**Supplied text:**
○ ○ ○ ○ ○ ○ ○
A useful agent should not only know the task. It should learn how you work: your tone, your preferred words, your level of directness, your rhythm, your judgement, and the phrases that make something sound like you.
Why voice matters.
Most people start by asking an agent to write an email, a note, or a briefing. The first draft may be accurate, but it often sounds generic. It may be too polished, too corporate, too soft, too eager, or too unlike the person who is meant to send it.
Your voice is not decoration. It carries your intent. It tells people how serious you are, how warm you are being, how much uncertainty exists, and what kind of relationship you want to maintain.
This is not impersonation.
The aim is not to let the agent pretend to be you without review. The aim is to help it prepare better drafts for you to check.
Use safe examples. Do not feed it private emails, client messages, HR material, confidential strategy, or other people's personal data just to make the style better. Start with writing you are comfortable using for training.
Build a voice card.
A voice card is a small, readable set of rules. It says how you usually write, what you avoid, how direct you want to be, and when the agent must ask before changing tone.
Part
What it captures
Example
Voice principles
The broad feel of your writing
Plain, warm, direct, practical
Preferred phrases
Words that sound natural to you
"Let's make this useful", "the safe first step"
○ ○ ○ ○ ○ ○ ○
**Record list:**
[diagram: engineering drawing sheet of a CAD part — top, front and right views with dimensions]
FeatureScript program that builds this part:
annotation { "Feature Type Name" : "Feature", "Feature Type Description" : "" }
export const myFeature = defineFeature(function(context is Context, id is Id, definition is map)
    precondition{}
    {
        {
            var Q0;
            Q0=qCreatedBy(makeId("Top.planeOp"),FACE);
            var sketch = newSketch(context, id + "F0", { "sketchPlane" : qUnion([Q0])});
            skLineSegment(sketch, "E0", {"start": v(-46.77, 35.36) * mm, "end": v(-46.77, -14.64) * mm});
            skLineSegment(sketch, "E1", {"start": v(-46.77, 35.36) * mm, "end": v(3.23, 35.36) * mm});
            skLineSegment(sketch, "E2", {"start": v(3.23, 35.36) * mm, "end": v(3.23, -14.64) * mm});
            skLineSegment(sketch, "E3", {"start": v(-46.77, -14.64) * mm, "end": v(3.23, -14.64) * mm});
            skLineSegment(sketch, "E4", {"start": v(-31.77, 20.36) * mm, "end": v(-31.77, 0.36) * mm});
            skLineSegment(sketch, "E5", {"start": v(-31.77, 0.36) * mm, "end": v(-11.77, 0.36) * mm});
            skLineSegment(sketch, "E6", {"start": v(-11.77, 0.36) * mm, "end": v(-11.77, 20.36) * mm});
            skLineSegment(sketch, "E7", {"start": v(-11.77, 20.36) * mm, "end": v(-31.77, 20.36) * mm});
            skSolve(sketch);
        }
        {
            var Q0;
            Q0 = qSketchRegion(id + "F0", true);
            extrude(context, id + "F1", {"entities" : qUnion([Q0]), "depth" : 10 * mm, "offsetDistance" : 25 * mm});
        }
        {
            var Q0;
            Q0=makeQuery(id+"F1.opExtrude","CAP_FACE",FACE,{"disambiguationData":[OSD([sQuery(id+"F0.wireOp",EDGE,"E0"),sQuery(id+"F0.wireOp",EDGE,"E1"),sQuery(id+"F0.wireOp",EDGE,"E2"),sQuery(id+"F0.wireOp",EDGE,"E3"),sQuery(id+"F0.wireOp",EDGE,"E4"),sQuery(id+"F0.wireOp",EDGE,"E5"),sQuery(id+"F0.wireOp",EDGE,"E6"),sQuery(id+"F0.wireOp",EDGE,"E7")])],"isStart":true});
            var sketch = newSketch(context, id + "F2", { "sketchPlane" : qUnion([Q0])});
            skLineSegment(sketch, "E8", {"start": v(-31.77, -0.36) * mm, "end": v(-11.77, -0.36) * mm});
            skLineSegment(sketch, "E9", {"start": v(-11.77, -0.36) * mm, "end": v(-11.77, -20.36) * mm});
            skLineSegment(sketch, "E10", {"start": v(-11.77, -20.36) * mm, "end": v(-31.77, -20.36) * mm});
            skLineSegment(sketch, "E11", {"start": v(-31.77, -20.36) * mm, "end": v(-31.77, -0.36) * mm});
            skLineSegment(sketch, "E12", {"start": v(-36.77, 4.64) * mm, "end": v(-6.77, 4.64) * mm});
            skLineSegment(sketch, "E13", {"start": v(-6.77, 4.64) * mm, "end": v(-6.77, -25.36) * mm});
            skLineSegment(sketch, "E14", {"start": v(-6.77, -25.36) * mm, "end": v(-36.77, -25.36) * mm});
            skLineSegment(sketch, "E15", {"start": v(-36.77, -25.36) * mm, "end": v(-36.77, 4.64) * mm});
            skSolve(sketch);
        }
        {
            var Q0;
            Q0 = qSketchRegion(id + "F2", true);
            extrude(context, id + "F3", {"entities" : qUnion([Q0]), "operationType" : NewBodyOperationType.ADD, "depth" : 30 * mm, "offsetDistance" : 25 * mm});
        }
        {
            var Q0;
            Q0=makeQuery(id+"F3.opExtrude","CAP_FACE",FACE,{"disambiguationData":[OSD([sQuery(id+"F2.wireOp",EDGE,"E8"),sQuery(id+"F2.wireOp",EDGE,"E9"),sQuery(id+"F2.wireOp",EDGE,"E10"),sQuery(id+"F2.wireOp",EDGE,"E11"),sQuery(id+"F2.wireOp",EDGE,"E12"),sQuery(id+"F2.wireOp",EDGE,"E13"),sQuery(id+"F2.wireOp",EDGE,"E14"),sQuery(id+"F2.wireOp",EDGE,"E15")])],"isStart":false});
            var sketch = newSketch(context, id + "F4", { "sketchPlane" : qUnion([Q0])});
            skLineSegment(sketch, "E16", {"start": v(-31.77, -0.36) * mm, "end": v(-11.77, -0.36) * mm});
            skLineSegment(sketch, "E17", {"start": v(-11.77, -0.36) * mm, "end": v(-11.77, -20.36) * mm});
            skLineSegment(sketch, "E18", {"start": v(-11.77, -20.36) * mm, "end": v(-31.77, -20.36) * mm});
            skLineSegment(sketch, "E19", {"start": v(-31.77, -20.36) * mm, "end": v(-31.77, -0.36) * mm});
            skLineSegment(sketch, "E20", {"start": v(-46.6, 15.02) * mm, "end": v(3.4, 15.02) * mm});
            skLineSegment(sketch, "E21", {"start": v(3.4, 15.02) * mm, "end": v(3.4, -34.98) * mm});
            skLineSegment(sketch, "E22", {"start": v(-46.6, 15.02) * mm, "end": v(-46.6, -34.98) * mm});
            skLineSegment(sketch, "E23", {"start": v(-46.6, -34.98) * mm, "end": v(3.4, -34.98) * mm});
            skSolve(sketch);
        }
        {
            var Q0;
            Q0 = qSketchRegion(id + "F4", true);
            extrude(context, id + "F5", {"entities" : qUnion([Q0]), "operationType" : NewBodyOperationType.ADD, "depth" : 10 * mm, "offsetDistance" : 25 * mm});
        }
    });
○ ○ ○ ○ ○ ○ ○
**Instructions:**
**a.** In the text on teaching an agent your voice, what is a voice card?
**b.** Rewrite the passage on teaching an agent your voice, everything from "Why voice matters." down to "want to maintain.", putting "bland" in place of "generic".

**Per-task answers:**
**a.** A voice card is a small, readable set of rules.

**b.**
Why voice matters.
Most people start by asking an agent to write an email, a note, or a briefing. The first draft may be accurate, but it often sounds bland. It may be too polished, too corporate, too soft, too eager, or too unlike the person who is meant to send it.
Your voice is not decoration. It carries your intent. It tells people how serious you are, how warm you are being, how much uncertainty exists, and what kind of relationship you want to maintain.